Des milliers de Tunisiens sont arrêtés chaque année et ne bénéficient pas d’un tel intérêt. Et on ne va pas affirmer qu’ils sont tous coupables.
L’arrestation de quelques personnes ces derniers jours ne doit pas servir d’alibi pour certains qui ne s’empêcheront pas de demander le secours de leurs «amis» étrangers facilitant, ainsi, une ingérence éhontée de gouvernements étrangers et de personnalités suspectes.
Notre pays n’est pas obligé de suivre des consignes venues d’ailleurs. Bien sûr, ces pays auraient dû comprendre depuis longtemps que ces politiques d’ingérence ne mènent à rien. Quant aux libertés et aux droits qu’ils nous demandent de respecter, il vaudrait mieux qu’ils commencent, eux-mêmes, à les respecter. Au nom de ces « valeurs », ils devraient respecter les pays qui cherchent à tracer leur propre voie et à appliquer leur propre politique.

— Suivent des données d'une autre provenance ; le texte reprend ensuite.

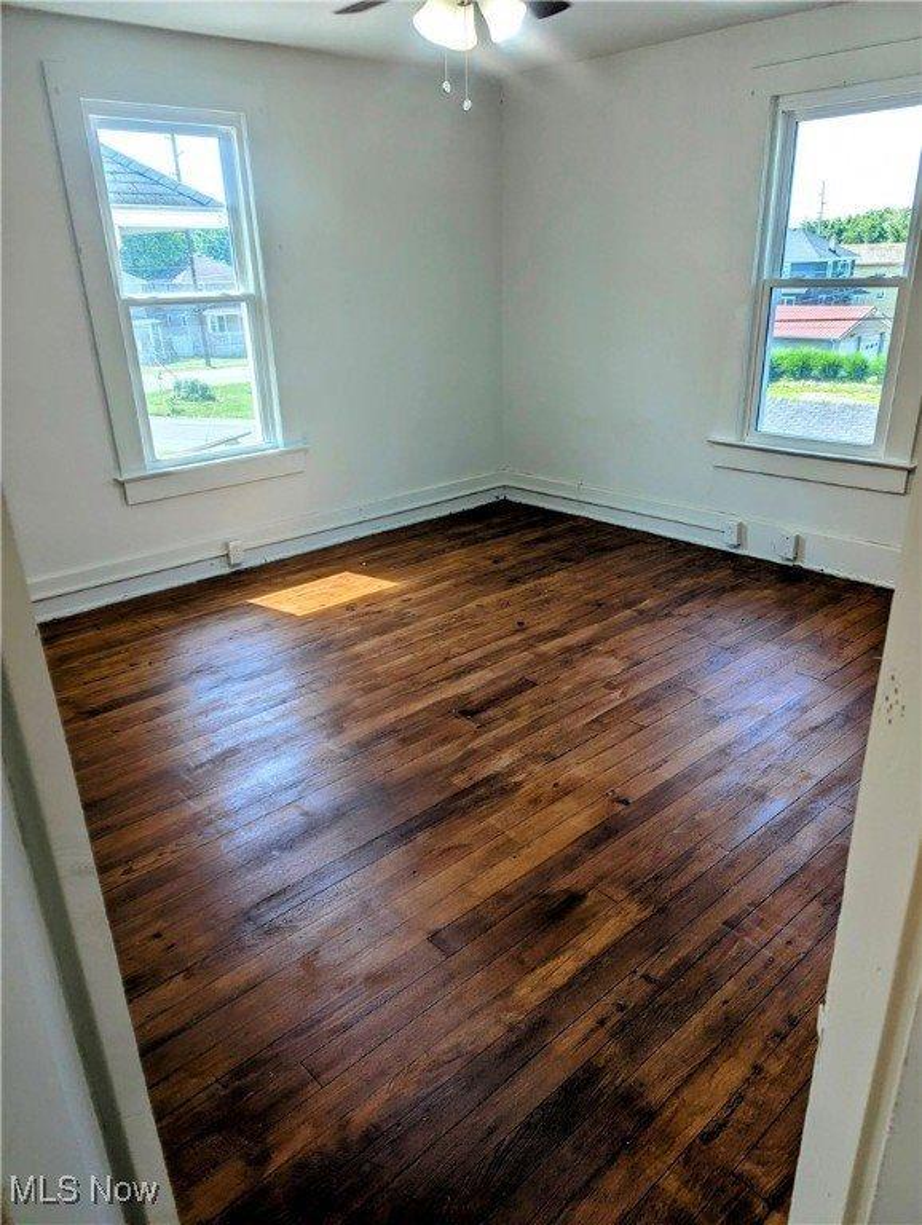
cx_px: 461
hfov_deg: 56.9
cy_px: 612
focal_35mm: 24
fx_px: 850
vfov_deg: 71.5
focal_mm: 6.81
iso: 32
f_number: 1.85
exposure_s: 1/225
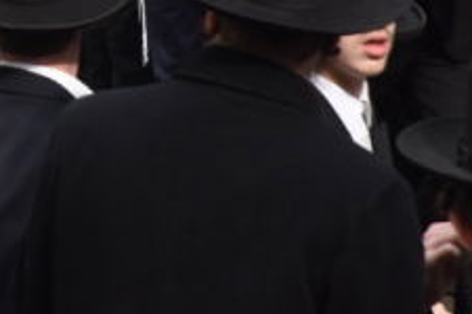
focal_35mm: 477
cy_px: -390
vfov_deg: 2.9
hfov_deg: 4.3
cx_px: -522
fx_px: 6254
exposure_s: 1/320
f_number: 8
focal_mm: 105
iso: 800
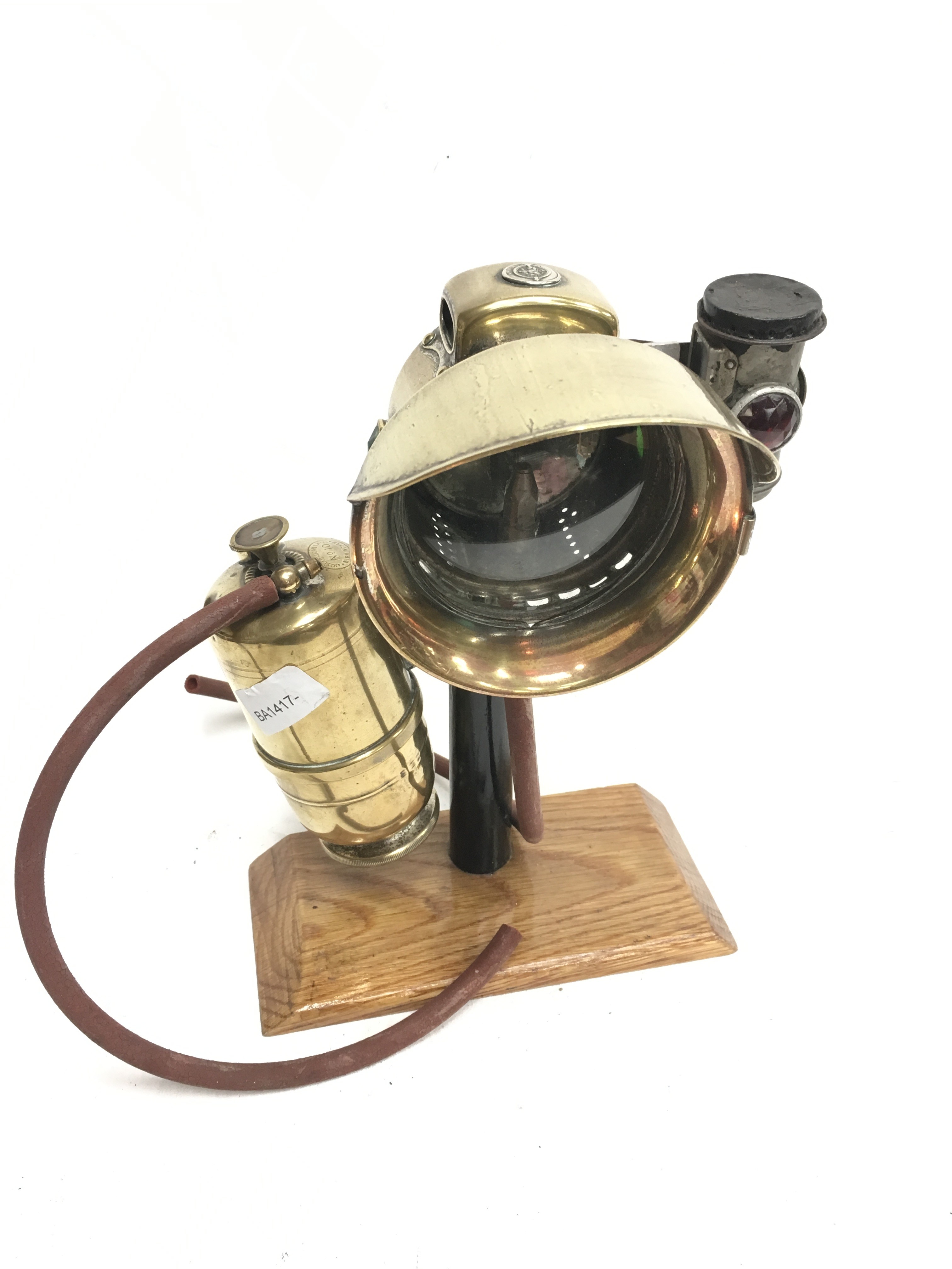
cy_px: 634
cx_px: 476
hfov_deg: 48.2
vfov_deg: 61.7
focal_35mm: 29
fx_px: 1063
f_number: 2.2
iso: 125
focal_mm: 4.15
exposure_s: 1/33
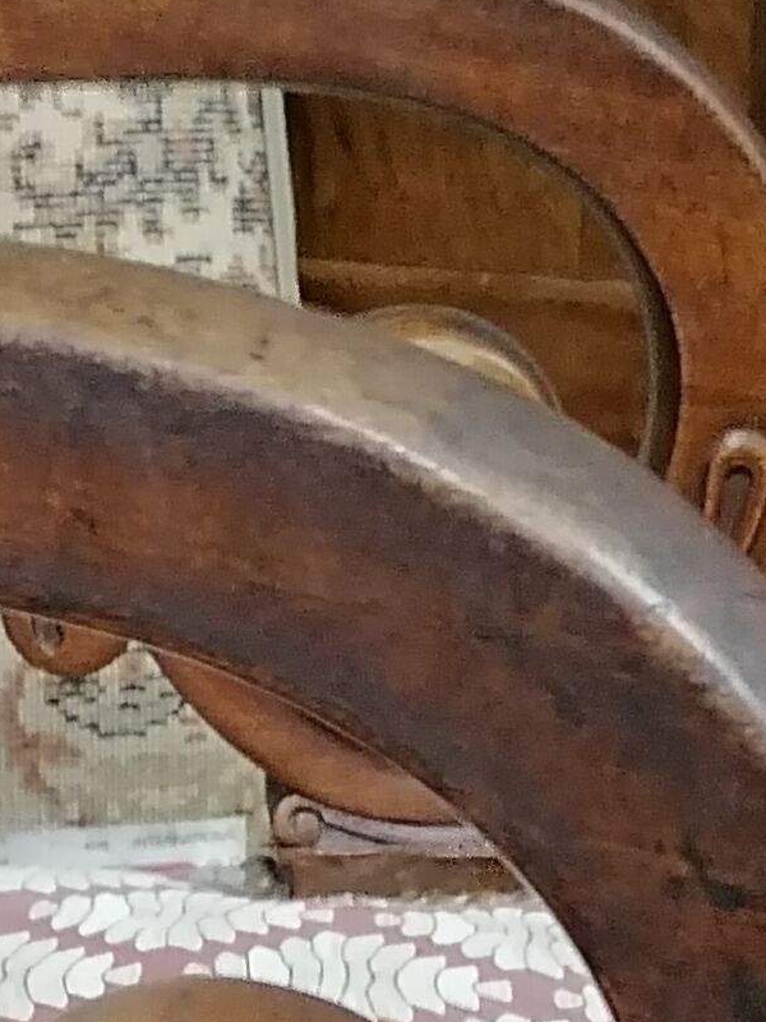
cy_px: 1843
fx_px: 3836
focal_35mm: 130
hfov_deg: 11.2
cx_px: -172
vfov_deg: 13.6
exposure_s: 1/25
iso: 640
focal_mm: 5.4
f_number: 1.8
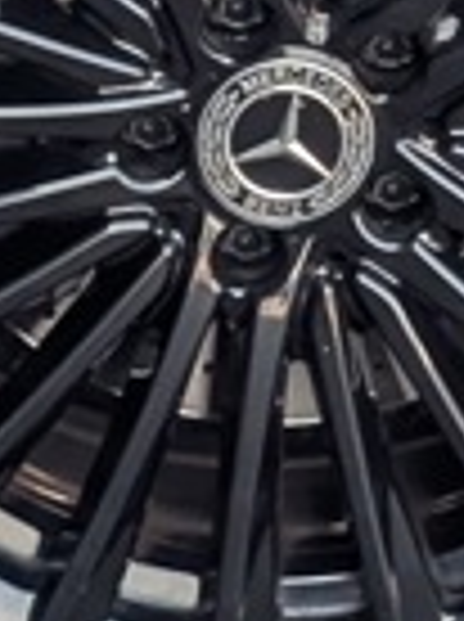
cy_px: -198
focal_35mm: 285
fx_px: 5109
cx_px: 396
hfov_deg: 5.2
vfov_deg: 6.9
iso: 320
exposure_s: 1/1299
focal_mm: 6.9
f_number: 1.68
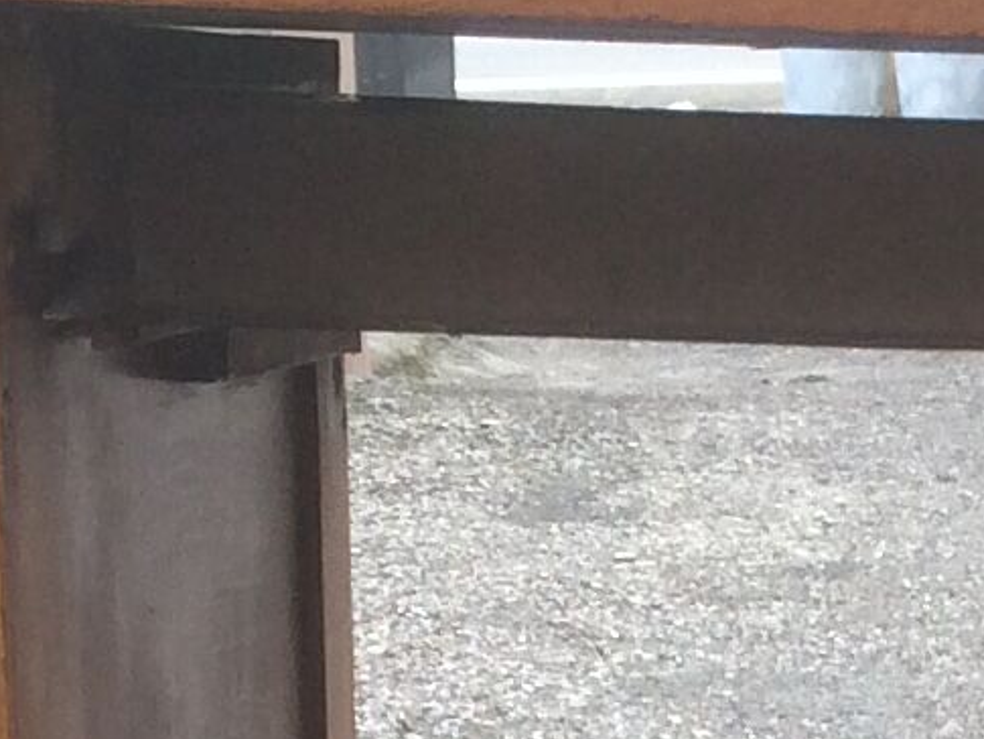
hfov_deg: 10.0
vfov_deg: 7.2
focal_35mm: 195
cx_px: 1260
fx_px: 5544
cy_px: 1693
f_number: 2.2
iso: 32
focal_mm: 4.15
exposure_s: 1/494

Aucun pays ne peut accepter des directives venues d’ailleurs. Les agents locaux infiltrés dans les organisations et les formations politiques sont bien dans leurs rôles. A savoir faciliter davantage l’interventionnisme étranger dans nos affaires.
Pourtant, ces gens pourraient être plus utiles s’ils apportaient des solutions concrètes aux vrais problèmes des Tunisiens et en se rangeant du côté du droit et de l’intérêt du peuple. C’est la mission d’une opposition authentique.